(Dataset entries)
──────

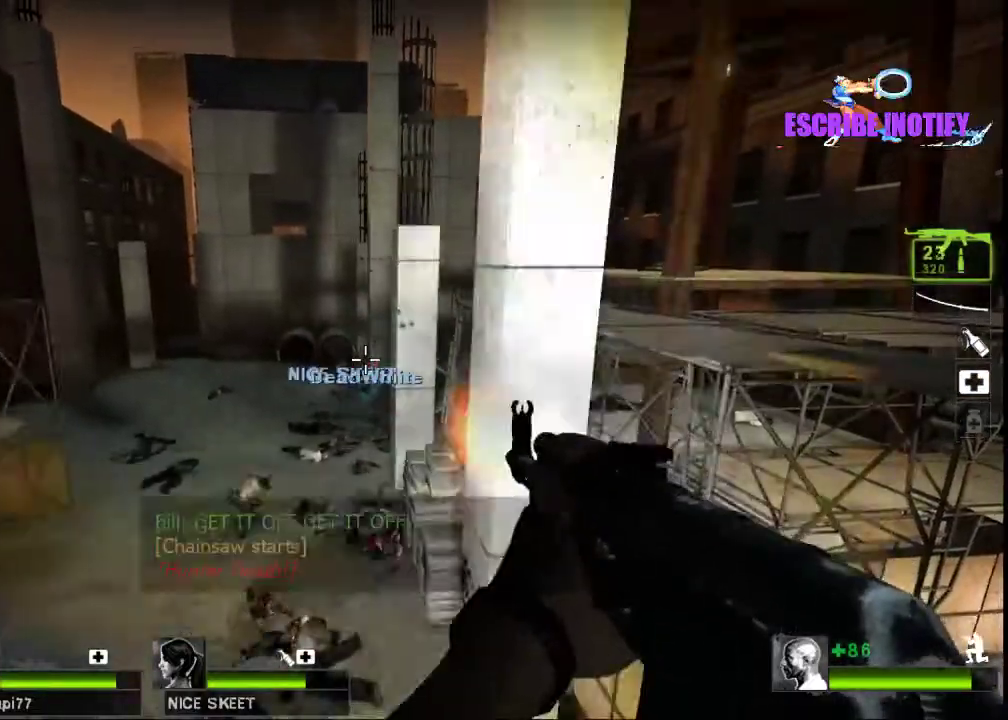
{"keys": ["ctrl"], "mouse": ["left"], "events": [[100, "mouse_left", "up"], [433, "mouse_left", "down"]]}
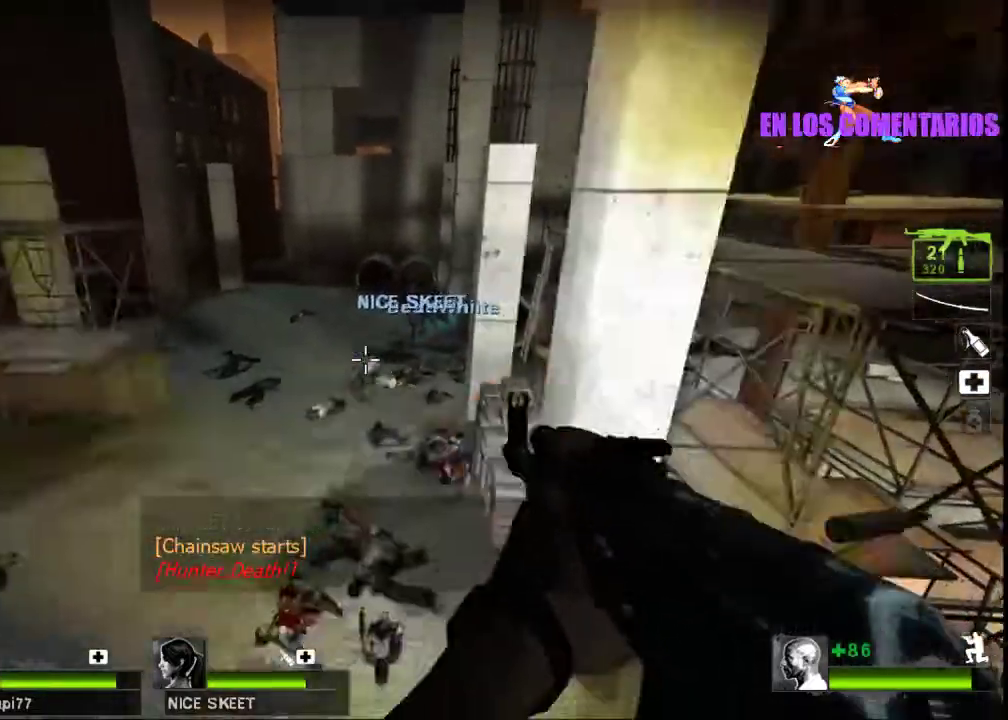
{"keys": ["ctrl"], "mouse": ["left"], "events": []}
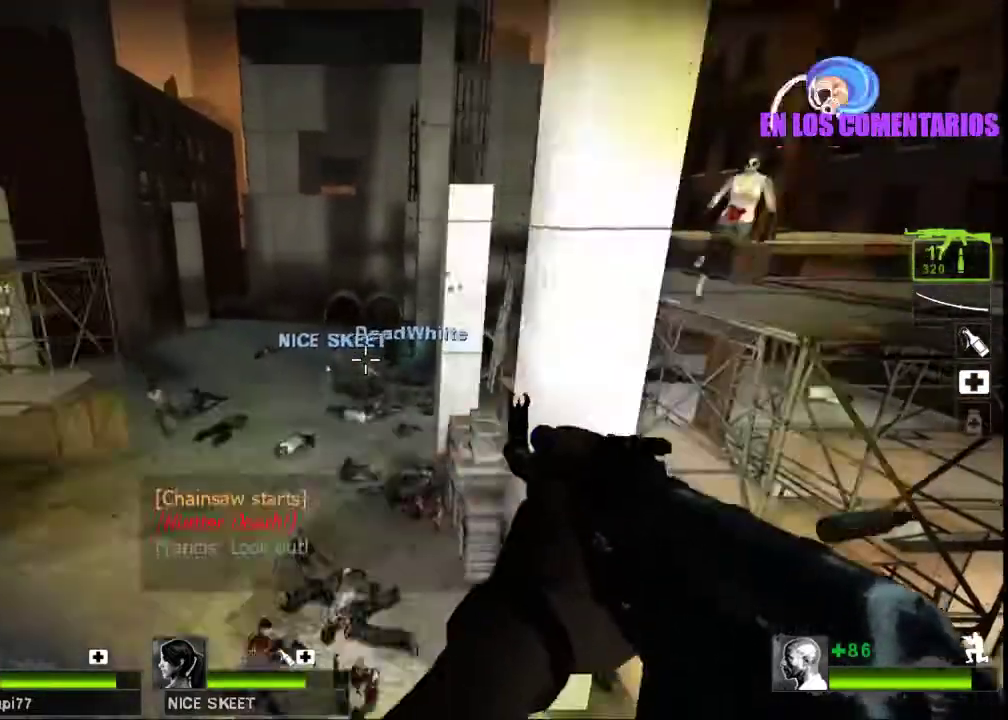
{"keys": ["ctrl"], "mouse": ["left"], "events": []}
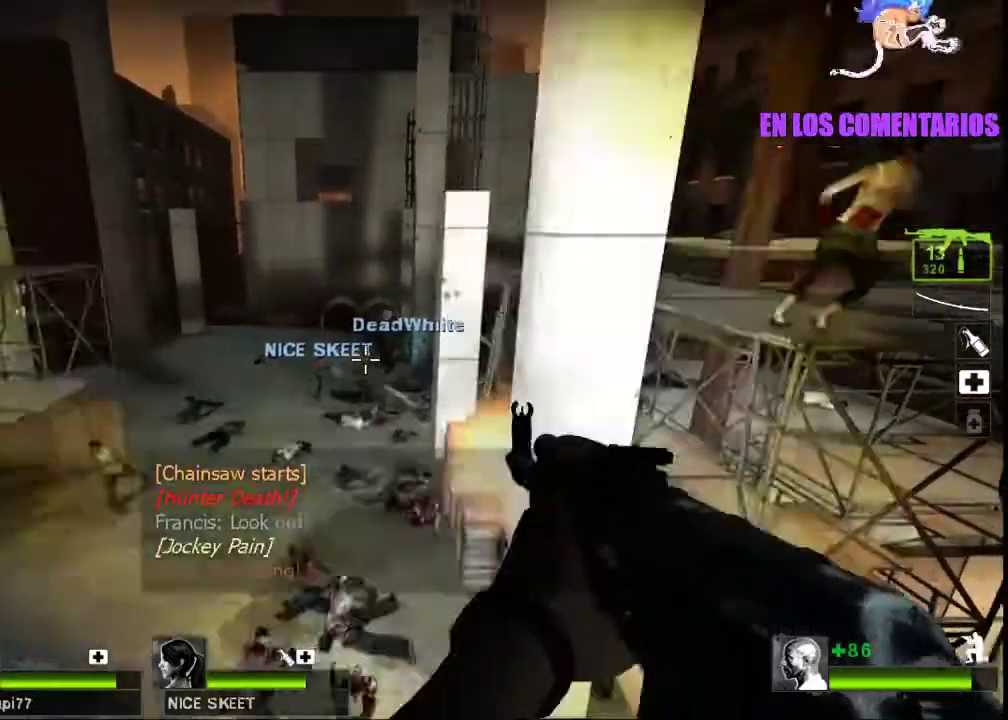
{"keys": ["ctrl"], "mouse": ["left"], "events": []}
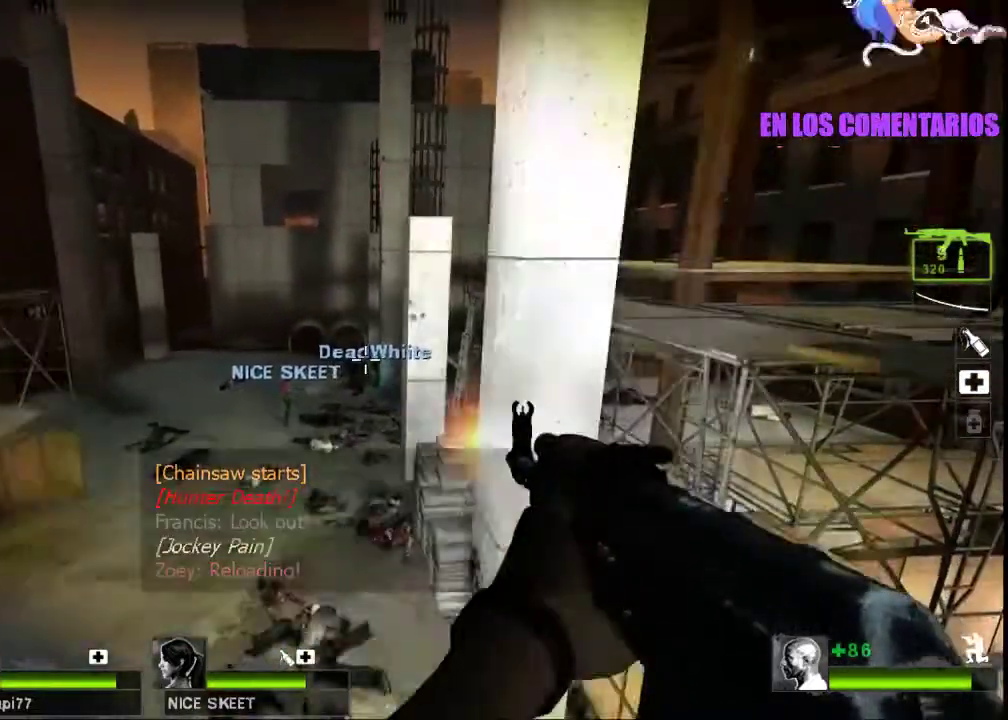
{"keys": ["ctrl"], "mouse": ["left"], "events": []}
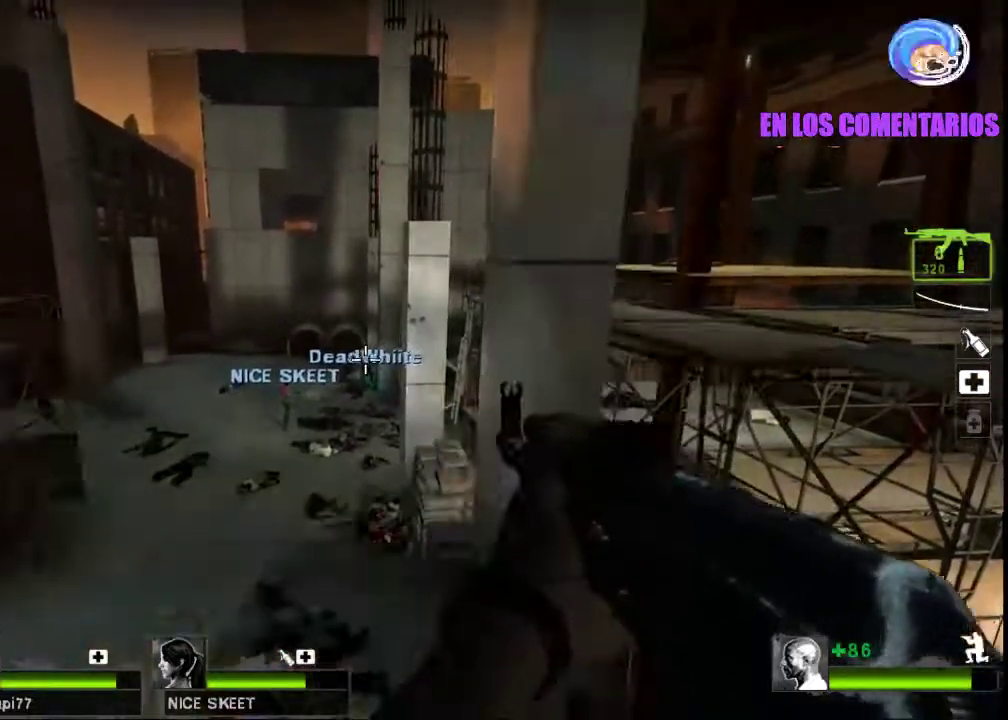
{"keys": ["ctrl"], "mouse": ["left"], "events": []}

──────

ACTIVITY
Each record above, in full: return it exactly, pictures excluded.

PROBLEM SOLUTION
{"keys": ["ctrl"], "mouse": ["left"], "events": [[100, "mouse_left", "up"], [433, "mouse_left", "down"]]}
{"keys": ["ctrl"], "mouse": ["left"], "events": []}
{"keys": ["ctrl"], "mouse": ["left"], "events": []}
{"keys": ["ctrl"], "mouse": ["left"], "events": []}
{"keys": ["ctrl"], "mouse": ["left"], "events": []}
{"keys": ["ctrl"], "mouse": ["left"], "events": []}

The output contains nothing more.